WORK REQUIRED:
Copy out every line of data below, putting "wristwatch" wherever "watch" appears and leaving all other text as it is.

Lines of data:
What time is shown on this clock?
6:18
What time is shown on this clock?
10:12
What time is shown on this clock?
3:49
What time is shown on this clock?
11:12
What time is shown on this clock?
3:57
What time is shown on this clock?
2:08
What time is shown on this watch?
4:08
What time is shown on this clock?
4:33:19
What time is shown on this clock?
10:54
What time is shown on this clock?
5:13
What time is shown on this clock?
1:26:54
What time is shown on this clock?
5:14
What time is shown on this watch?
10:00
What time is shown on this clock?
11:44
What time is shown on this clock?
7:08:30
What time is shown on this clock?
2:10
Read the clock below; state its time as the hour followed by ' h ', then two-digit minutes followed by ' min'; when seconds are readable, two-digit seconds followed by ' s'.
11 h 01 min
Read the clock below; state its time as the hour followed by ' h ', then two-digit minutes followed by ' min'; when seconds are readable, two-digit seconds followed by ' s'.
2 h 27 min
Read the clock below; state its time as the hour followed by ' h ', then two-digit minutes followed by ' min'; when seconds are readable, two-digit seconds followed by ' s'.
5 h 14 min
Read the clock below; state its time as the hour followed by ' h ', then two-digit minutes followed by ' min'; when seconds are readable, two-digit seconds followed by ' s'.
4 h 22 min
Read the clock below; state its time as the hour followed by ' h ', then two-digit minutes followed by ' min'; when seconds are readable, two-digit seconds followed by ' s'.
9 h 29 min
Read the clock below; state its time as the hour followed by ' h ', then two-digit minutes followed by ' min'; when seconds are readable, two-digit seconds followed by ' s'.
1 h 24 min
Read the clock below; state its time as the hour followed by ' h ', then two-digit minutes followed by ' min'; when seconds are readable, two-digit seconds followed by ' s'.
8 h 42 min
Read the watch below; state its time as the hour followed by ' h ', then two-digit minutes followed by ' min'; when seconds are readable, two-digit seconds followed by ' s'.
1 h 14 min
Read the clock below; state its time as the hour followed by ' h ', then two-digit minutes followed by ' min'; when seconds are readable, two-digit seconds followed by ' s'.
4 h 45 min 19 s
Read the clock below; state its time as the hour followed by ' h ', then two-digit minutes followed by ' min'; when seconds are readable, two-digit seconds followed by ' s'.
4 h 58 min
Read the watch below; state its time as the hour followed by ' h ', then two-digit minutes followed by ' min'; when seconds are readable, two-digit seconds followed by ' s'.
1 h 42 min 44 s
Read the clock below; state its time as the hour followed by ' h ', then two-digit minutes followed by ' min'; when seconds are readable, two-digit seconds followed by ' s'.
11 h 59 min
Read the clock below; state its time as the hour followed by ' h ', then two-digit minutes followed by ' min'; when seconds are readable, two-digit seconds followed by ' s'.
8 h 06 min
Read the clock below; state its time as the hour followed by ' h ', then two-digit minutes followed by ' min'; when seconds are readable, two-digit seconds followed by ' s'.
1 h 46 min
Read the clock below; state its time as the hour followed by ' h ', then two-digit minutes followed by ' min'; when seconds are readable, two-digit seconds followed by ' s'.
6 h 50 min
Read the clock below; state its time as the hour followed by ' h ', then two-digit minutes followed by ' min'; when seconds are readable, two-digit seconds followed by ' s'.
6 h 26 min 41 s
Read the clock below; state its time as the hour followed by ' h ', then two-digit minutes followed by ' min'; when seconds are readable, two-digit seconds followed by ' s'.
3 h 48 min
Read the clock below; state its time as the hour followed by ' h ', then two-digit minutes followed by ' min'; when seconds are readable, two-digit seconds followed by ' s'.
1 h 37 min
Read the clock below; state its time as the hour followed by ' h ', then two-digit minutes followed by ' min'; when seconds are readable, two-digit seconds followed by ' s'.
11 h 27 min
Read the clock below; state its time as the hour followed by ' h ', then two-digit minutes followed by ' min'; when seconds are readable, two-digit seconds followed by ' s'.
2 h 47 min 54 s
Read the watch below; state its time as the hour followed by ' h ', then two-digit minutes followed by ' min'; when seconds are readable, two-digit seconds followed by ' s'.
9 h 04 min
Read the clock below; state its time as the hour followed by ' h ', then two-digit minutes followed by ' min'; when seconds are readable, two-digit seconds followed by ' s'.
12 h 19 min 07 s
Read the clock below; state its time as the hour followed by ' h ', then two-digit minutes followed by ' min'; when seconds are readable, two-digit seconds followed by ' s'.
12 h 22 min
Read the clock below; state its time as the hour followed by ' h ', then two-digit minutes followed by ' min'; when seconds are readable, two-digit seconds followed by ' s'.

RESPONSE:
What time is shown on this clock?
6:18
What time is shown on this clock?
10:12
What time is shown on this clock?
3:49
What time is shown on this clock?
11:12
What time is shown on this clock?
3:57
What time is shown on this clock?
2:08
What time is shown on this wristwatch?
4:08
What time is shown on this clock?
4:33:19
What time is shown on this clock?
10:54
What time is shown on this clock?
5:13
What time is shown on this clock?
1:26:54
What time is shown on this clock?
5:14
What time is shown on this wristwatch?
10:00
What time is shown on this clock?
11:44
What time is shown on this clock?
7:08:30
What time is shown on this clock?
2:10
Read the clock below; state its time as the hour followed by ' h ', then two-digit minutes followed by ' min'; when seconds are readable, two-digit seconds followed by ' s'.
11 h 01 min
Read the clock below; state its time as the hour followed by ' h ', then two-digit minutes followed by ' min'; when seconds are readable, two-digit seconds followed by ' s'.
2 h 27 min
Read the clock below; state its time as the hour followed by ' h ', then two-digit minutes followed by ' min'; when seconds are readable, two-digit seconds followed by ' s'.
5 h 14 min
Read the clock below; state its time as the hour followed by ' h ', then two-digit minutes followed by ' min'; when seconds are readable, two-digit seconds followed by ' s'.
4 h 22 min
Read the clock below; state its time as the hour followed by ' h ', then two-digit minutes followed by ' min'; when seconds are readable, two-digit seconds followed by ' s'.
9 h 29 min
Read the clock below; state its time as the hour followed by ' h ', then two-digit minutes followed by ' min'; when seconds are readable, two-digit seconds followed by ' s'.
1 h 24 min
Read the clock below; state its time as the hour followed by ' h ', then two-digit minutes followed by ' min'; when seconds are readable, two-digit seconds followed by ' s'.
8 h 42 min
Read the wristwatch below; state its time as the hour followed by ' h ', then two-digit minutes followed by ' min'; when seconds are readable, two-digit seconds followed by ' s'.
1 h 14 min
Read the clock below; state its time as the hour followed by ' h ', then two-digit minutes followed by ' min'; when seconds are readable, two-digit seconds followed by ' s'.
4 h 45 min 19 s
Read the clock below; state its time as the hour followed by ' h ', then two-digit minutes followed by ' min'; when seconds are readable, two-digit seconds followed by ' s'.
4 h 58 min
Read the wristwatch below; state its time as the hour followed by ' h ', then two-digit minutes followed by ' min'; when seconds are readable, two-digit seconds followed by ' s'.
1 h 42 min 44 s
Read the clock below; state its time as the hour followed by ' h ', then two-digit minutes followed by ' min'; when seconds are readable, two-digit seconds followed by ' s'.
11 h 59 min
Read the clock below; state its time as the hour followed by ' h ', then two-digit minutes followed by ' min'; when seconds are readable, two-digit seconds followed by ' s'.
8 h 06 min
Read the clock below; state its time as the hour followed by ' h ', then two-digit minutes followed by ' min'; when seconds are readable, two-digit seconds followed by ' s'.
1 h 46 min
Read the clock below; state its time as the hour followed by ' h ', then two-digit minutes followed by ' min'; when seconds are readable, two-digit seconds followed by ' s'.
6 h 50 min
Read the clock below; state its time as the hour followed by ' h ', then two-digit minutes followed by ' min'; when seconds are readable, two-digit seconds followed by ' s'.
6 h 26 min 41 s
Read the clock below; state its time as the hour followed by ' h ', then two-digit minutes followed by ' min'; when seconds are readable, two-digit seconds followed by ' s'.
3 h 48 min
Read the clock below; state its time as the hour followed by ' h ', then two-digit minutes followed by ' min'; when seconds are readable, two-digit seconds followed by ' s'.
1 h 37 min
Read the clock below; state its time as the hour followed by ' h ', then two-digit minutes followed by ' min'; when seconds are readable, two-digit seconds followed by ' s'.
11 h 27 min
Read the clock below; state its time as the hour followed by ' h ', then two-digit minutes followed by ' min'; when seconds are readable, two-digit seconds followed by ' s'.
2 h 47 min 54 s
Read the wristwatch below; state its time as the hour followed by ' h ', then two-digit minutes followed by ' min'; when seconds are readable, two-digit seconds followed by ' s'.
9 h 04 min
Read the clock below; state its time as the hour followed by ' h ', then two-digit minutes followed by ' min'; when seconds are readable, two-digit seconds followed by ' s'.
12 h 19 min 07 s
Read the clock below; state its time as the hour followed by ' h ', then two-digit minutes followed by ' min'; when seconds are readable, two-digit seconds followed by ' s'.
12 h 22 min
Read the clock below; state its time as the hour followed by ' h ', then two-digit minutes followed by ' min'; when seconds are readable, two-digit seconds followed by ' s'.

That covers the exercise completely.